Is my Identity what I manifest on a screen?

Lately, I crave the feeling of other people. The smell of coats that have been worn more than 100 times. The look of smudged lipstick. The smell of shampoo. Scuffs on dress shoes. Wind and the movement of lots of bodies towards the subway. Smell of sausages cooking on a hotplate under a weathered umbrella. Sound of Spanish, staccato like rings of tiny buzzing insects.

I miss my old friends, from the Royal Bellingham, where I used to work. I miss the lines in faces, the slightly yeasty breath, the soft hands, folded in laps. The old blankets. The wheelchairs. The blatant smells of body functions.

But even more, I miss the storytelling aspect of time. I remember sitting with the elders in a circle. I would ask questions, like, "Do you remember when there was no TV?" There would come a pause, and then someone would speak," We had a big radio we used to sit around. Our whole family. I remember the Armchair Talks. " Then someone else would chime in: "That was FDR!

We used to listen to him every night." One question would lead to another, and suddenly history was reborn in their stories.
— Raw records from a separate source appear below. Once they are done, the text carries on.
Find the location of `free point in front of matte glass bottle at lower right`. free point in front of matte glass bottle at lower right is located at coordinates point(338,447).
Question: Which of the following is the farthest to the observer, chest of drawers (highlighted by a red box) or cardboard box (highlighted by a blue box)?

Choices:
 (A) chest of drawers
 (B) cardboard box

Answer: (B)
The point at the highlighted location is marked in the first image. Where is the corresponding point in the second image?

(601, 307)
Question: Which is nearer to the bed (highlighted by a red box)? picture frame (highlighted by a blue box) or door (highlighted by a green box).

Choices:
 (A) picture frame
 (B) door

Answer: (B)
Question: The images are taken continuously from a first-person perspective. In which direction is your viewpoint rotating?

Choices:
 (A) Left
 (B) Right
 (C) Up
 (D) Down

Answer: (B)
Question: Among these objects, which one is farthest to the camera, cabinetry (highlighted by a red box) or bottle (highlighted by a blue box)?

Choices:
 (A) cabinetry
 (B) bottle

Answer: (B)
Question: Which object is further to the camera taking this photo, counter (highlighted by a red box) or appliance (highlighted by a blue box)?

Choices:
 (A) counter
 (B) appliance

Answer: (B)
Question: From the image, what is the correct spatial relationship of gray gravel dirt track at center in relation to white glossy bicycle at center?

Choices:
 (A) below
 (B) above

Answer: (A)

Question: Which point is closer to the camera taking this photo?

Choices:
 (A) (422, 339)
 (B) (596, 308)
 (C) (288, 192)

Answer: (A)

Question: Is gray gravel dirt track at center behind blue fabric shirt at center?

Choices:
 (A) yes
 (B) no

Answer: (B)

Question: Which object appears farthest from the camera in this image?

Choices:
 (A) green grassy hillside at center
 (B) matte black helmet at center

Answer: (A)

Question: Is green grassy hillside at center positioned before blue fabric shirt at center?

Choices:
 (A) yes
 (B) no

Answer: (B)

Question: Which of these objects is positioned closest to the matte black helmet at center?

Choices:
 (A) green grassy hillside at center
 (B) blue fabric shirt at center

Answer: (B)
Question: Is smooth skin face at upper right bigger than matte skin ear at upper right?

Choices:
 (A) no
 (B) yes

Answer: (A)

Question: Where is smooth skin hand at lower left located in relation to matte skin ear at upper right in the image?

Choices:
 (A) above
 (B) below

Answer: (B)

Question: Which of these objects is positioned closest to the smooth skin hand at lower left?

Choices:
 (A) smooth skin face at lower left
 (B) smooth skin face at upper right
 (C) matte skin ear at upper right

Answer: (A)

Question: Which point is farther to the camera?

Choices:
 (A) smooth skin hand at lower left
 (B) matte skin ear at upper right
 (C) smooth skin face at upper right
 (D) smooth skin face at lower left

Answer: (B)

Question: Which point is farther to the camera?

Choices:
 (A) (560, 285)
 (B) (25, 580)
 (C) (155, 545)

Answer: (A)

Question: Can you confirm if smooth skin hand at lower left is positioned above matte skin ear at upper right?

I find myself yearning for old buildings, old Los Angeles, old movies. Is it because I want to escape talk of Herd Immunity? My Identity seems to hinge on the stories of the elders. I need to know what the world was like before I was in it.

I remember my old friends who survived The Great Depression. I remember Anne Cohen used to say, ironically, "Great ? No, I never thought the Depression was that GREAT!!"

I am aware of death. People who shaped my life have recently gone. John Prine. Bill Withers. Brian Dennehy.

What scares me is a world in which old people don't matter. Everything old is new to me. I want to have these people in my life. I want to learn life by being with them, seeing how they survive.

An old friend of mine once said, "Getting older is not for sissies!"

I crave old buildings, oddities, weird and unusual Los Angeles. The idea of all buildings looking the same, all food being produced to taste the same everywhere, a world of franchises, all controlled by the same corporations, is suffocating to me,

Do we want to thin The Herd of Culture? Eliminate what is creaky? Strange? Unusual? Imperfect?

Eliminate that and those who need some help? Youth must be served, yes, but without the Old, who am I? And who will I become? And will I too soon lie on the trash heap of the discarded?

I guess it all comes down to a couple of things: what is Society? And what do we most value within it?

The elders seem to have known what sacrifice was about. Maybe we need to hear how they survived their own tough times. Maybe with these old Memories, can come Young Hopes.

After all, it is soon Spring. And I have always had a weird trust in Fortune Cookies.